La grève des transporteurs de marchandises, entamée jeudi dernier, commence à peser lourdement sur le quotidien des Algériens. Ce débrayage paralyse les circuits de distribution et provoque déjà des répercussions alarmantes sur la disponibilité et les prix des produits de large consommation.
Le premier segment touché par cette grève est sans surprise celui des fruits et légumes. Actuellement, les marchés de gros du nord du pays tournent au ralenti et commencent à ressentir les effets directs de l’arrêt de travail des camionneurs. En raison de ce blocage, les étals se vident progressivement. Par conséquent, une hausse mécanique des prix s’installe dans la plupart des points de vente.
Cette situation critique paralyse également les deux poumons économiques de la Mitidja. En effet, les marchés de gros de Boufarik et de Bougara, dans la wilaya de Blida, sont quasiment à l’arrêt. Comme ces sites alimentent prioritairement la capitale Alger et toute la région du Centre, leur blocage accentue la pression sur l’offre nationale.

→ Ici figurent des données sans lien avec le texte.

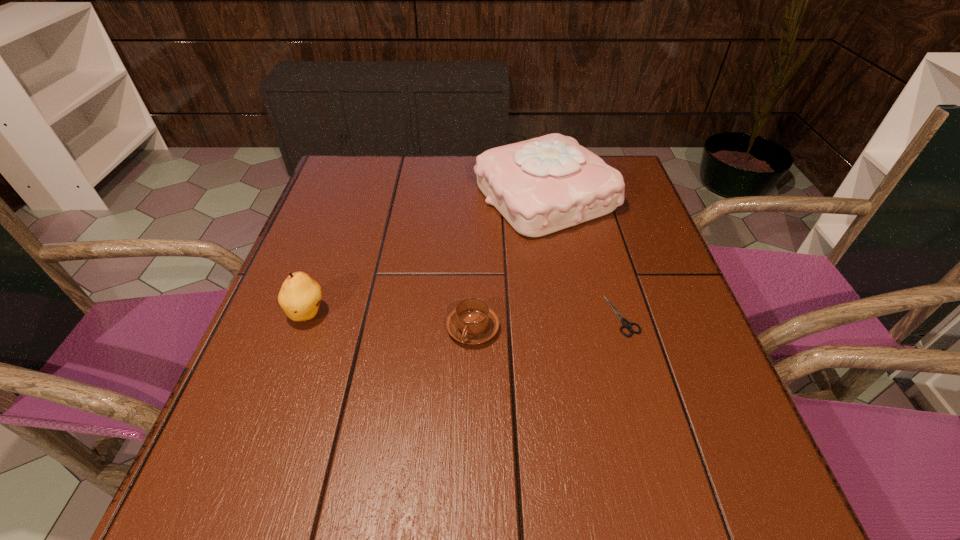
This screenshot has height=540, width=960. I want to click on object situated at the far edge, so click(540, 186).

Identify the location of object present at the left edge. (300, 296).

Where is `cake positioned at the right edge`? The image size is (960, 540). cake positioned at the right edge is located at coordinates (540, 186).

The image size is (960, 540). What are the coordinates of `shears that is positioned at the right edge` in the screenshot? It's located at (626, 324).

Find the location of a particular element. Image resolution: width=960 pixels, height=540 pixels. object situated at the far right corner is located at coordinates (540, 186).

Locate an element on the screen. The height and width of the screenshot is (540, 960). vacant region at the far edge of the desktop is located at coordinates pyautogui.click(x=431, y=187).

Identify the location of vacant space at the near edge of the desktop. (403, 516).

Locate an element on the screen. free space at the left edge of the desktop is located at coordinates (290, 264).

The width and height of the screenshot is (960, 540). I want to click on vacant space at the right edge, so click(711, 420).

The height and width of the screenshot is (540, 960). In the image, there is a desktop. Find the location of `vacant region at the far right corner`. vacant region at the far right corner is located at coordinates (628, 173).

Les flux de camions en provenance des zones de production sont devenus rarissimes, asséchant ainsi les principales plateformes de distribution du pays.

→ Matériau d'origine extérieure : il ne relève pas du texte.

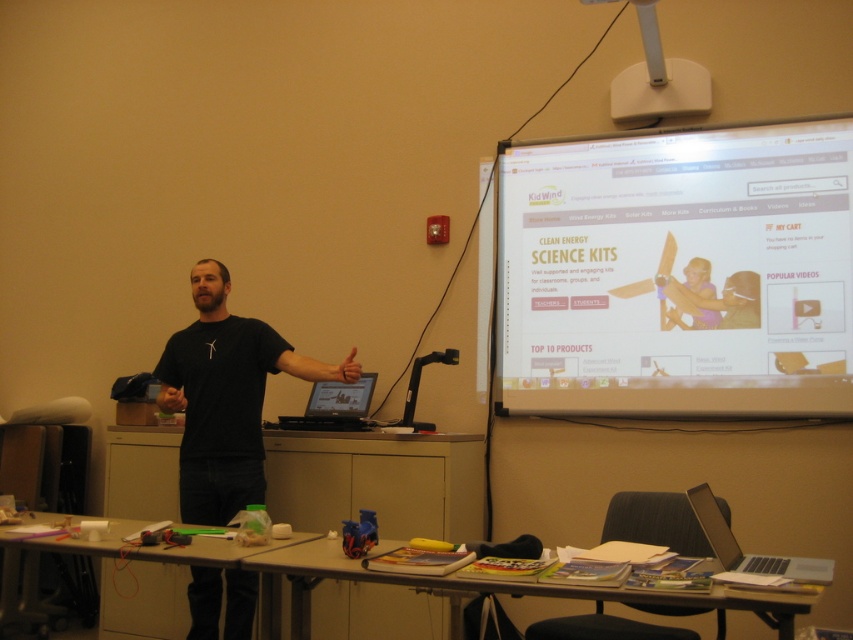
Which is more to the left, white glossy projection screen at upper right or matte black laptop at center?

Positioned to the left is matte black laptop at center.

Can you confirm if white glossy projection screen at upper right is bigger than matte black laptop at center?

Indeed, white glossy projection screen at upper right has a larger size compared to matte black laptop at center.

Locate an element on the screen. The height and width of the screenshot is (640, 853). white glossy projection screen at upper right is located at coordinates (677, 273).

Who is taller, black matte shirt at center or matte black laptop at center?

Standing taller between the two is black matte shirt at center.

Between black matte shirt at center and matte black laptop at center, which one is positioned higher?

black matte shirt at center

Locate an element on the screen. black matte shirt at center is located at coordinates (225, 397).

Can you confirm if wooden at lower left is wider than white plastic projector at upper center?

Yes, wooden at lower left is wider than white plastic projector at upper center.

Who is more forward, (x=67, y=545) or (x=683, y=92)?

Positioned in front is point (x=67, y=545).

Measure the distance between point (x=212, y=550) and camera.

A distance of 7.64 feet exists between point (x=212, y=550) and camera.

I want to click on wooden at lower left, so click(x=119, y=556).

À l’est de la wilaya de Bouira, le constat est frappant. Les fruits et légumes se font de plus en plus rares dans les marchés de proximité. Ce début de pénurie s’accompagne d’une flambée brutale des cours. Un marchand de légumes installé au bord de la route, dans la région de Bechloul, confirme la gravité de la situation. Ce dernier présente beaucoup moins de produits que d’habitude à ses clients.
« Je n’ai plus grand-chose à vendre aujourd’hui. Je suis en train d’épuiser mes stocks de réserve. Le marché de gros de la wilaya de Bouira est presque vide. La plupart des camionneurs qui ramènent habituellement les produits, notamment du Sud du pays, sont en grève », affirme-t-il avec inquiétude.
Une flambée des prix sans précédent
Sans l’intervention des transporteurs, les marchés de gros ne peuvent plus fonctionner normalement. Cette rupture de la chaîne logistique impacte directement le portefeuille des ménages. À titre d’exemple, le prix de la pomme de terre est passé de 70 DA le kilogramme avant le 31 décembre à 95 DA ce lundi 5 janvier. De même, la tomate a enregistré une hausse de 40 dinars sur la même période. Cette fièvre inflationniste n’épargne pas non plus les fruits de saison.
La situation est identique dans la wilaya de Béjaïa. Là-bas, les marchés de gros reçoivent un approvisionnement « au compte-gouttes ». Les observateurs craignent que la persistance de ce débrayage n’épuise totalement les stocks restants, provoquant ainsi un mouvement de panique généralisée.
Des grévistes déterminés
Les camionneurs contestent fermement le projet d’amendement du Code de la route. De plus, ils dénoncent la hausse récente des prix des carburants qui réduit leurs marges bénéficiaires. Pour le moment, les grévistes ne sont pas prêts à reprendre le travail avant d’obtenir gain de cause. Cette détermination inquiète non seulement les pères de famille, mais aussi les autorités. Ces dernières redoutent que cette crise logistique ne se transforme en troubles sociaux en ce début d’année 2026.